Оставшись в одиночестве, Пепе встал и подошел к окну. Он думал об отце, который всегда слушал «Nunc dimittis…»,строго выпрямившись и прижав руку к сердцу. Рита вернулась из кухни, и он помог ей надеть плащ. Они не говорили о том, что у них на душе, но было ясно – свадьбу опять придется отложить.
Спустился Тони и сообщил, что отец не спит.
– Сначала я думал, он заснул, но, наклонившись над ним, заметил, что он лежит с открытыми глазами. Я позвал его, но, кажется, он меня не слышал.
– Пожалуй, не стоит оставлять его одного, – сказал Пепе. – Тони, будь добр, проводи Риту домой.
Всю ночь Пепе пролежал в постели без сна, зная, что отец тоже не спит. На рассвете он услышал какой-то шорох. Он встал, набросил халат и прошел в соседнюю комнату. В полной темноте старик сидел в качалке. Пепе включил свет.
– Вы рано встали, папа.
– Я не мог заснуть.
– Да, мне тоже дождь не давал спать.
– Нет, не дождь. Пыль, пыль…
– Сегодня прислуга тщательно все здесь вытрет.
– И крабы. Они везде.

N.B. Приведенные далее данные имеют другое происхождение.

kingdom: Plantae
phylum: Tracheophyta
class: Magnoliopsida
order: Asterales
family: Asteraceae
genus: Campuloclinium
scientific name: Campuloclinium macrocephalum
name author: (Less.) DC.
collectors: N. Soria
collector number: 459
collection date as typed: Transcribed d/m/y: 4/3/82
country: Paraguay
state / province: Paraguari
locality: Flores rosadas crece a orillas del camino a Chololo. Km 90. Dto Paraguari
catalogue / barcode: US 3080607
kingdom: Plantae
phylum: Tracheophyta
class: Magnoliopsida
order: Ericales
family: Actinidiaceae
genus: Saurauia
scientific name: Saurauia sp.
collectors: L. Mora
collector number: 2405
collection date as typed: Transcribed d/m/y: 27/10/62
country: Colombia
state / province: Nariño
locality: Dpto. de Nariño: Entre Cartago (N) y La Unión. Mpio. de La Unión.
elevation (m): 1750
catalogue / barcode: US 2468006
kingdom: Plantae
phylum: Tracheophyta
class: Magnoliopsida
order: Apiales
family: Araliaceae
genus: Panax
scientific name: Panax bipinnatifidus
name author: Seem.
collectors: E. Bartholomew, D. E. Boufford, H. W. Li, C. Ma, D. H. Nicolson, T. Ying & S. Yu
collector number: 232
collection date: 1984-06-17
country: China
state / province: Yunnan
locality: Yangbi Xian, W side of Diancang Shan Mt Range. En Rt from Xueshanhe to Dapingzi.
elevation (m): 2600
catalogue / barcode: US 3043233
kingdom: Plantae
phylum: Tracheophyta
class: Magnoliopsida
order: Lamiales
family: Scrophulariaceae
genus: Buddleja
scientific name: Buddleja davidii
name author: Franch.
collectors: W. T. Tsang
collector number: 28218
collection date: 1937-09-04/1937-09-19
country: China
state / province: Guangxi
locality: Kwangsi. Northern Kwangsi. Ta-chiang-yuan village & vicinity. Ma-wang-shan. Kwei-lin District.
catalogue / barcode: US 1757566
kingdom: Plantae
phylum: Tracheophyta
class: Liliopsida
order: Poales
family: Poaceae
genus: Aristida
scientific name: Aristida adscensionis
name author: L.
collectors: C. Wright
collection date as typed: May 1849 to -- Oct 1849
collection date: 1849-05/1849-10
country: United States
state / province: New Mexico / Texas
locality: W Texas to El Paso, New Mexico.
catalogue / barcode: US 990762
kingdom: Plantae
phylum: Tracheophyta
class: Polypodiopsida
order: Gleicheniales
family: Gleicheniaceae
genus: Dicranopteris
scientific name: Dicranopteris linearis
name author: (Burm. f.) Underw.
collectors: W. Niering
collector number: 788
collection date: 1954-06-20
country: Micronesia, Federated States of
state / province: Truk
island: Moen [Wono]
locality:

Куда ни ступишь, обязательно раздавишь краба.
Пепе услышал, как гулко бьется его сердце.
– Крабы и пыль, крабы и пыль, крабы и пыль, – монотонно повторял старик в такт качалке.
– Может быть, примете снотворное, папа?
– Нет.
– А кофе будете?
– Да, спасибо.
Когда Пепе вернулся с кофе, старик все так же покачивался в кресле. Пепе пододвинул стул и сел напротив отца.
– Расскажите мне о Маниле, папа. Как она показалась вам?
Старик молчал, покачиваясь в кресле. Он дул на кофе и отпивал его маленькими глотками.
Пепе чуть повысил голос:
– Вам понравилось в Маниле, папа?
Старик по-прежнему, казалось, ничего не слышал и мерно покачивался.
Пепе поставил свою чашку на пол, наклонился вперед и положил руку на колено отцу, чтобы остановить качалку.
– Послушайте меня, папа. Это я, Пепе, ваш сын. Со мной вы можете говорить откровенно. Вы можете сказать мне все.
Старик оторвал взгляд от чашки и посмотрел на него без всякого выражения.
– Расскажите мне, что случилось. Вы слышите меня? Умоляю, расскажите мне, что случилось.
Старик откинулся в кресле и закрыл глаза.
– Оставь меня, – вдруг холодно сказал он. – Ступай, ступай. Оставь меня в покое.
А сейчас, думал Пепе Монсон, выходя на улицу, Пако говорит то же самое, уткнувшись лицом в траву. Он замедлил шаг и оглянулся, пытаясь разглядеть Пако, лежавшего на дне чаши Кинг-парка. Но в темноте ничего не было видно. Тогда он повернулся и увидел перед собой мерцающую улицу, силуэты карликовых сосен по обочинам и огни машин, прорезавшие туман. За укутанной туманом дорогой стоял, поблескивая освещенными окнами, дом Пако, где ждала Мэри и стыл суп.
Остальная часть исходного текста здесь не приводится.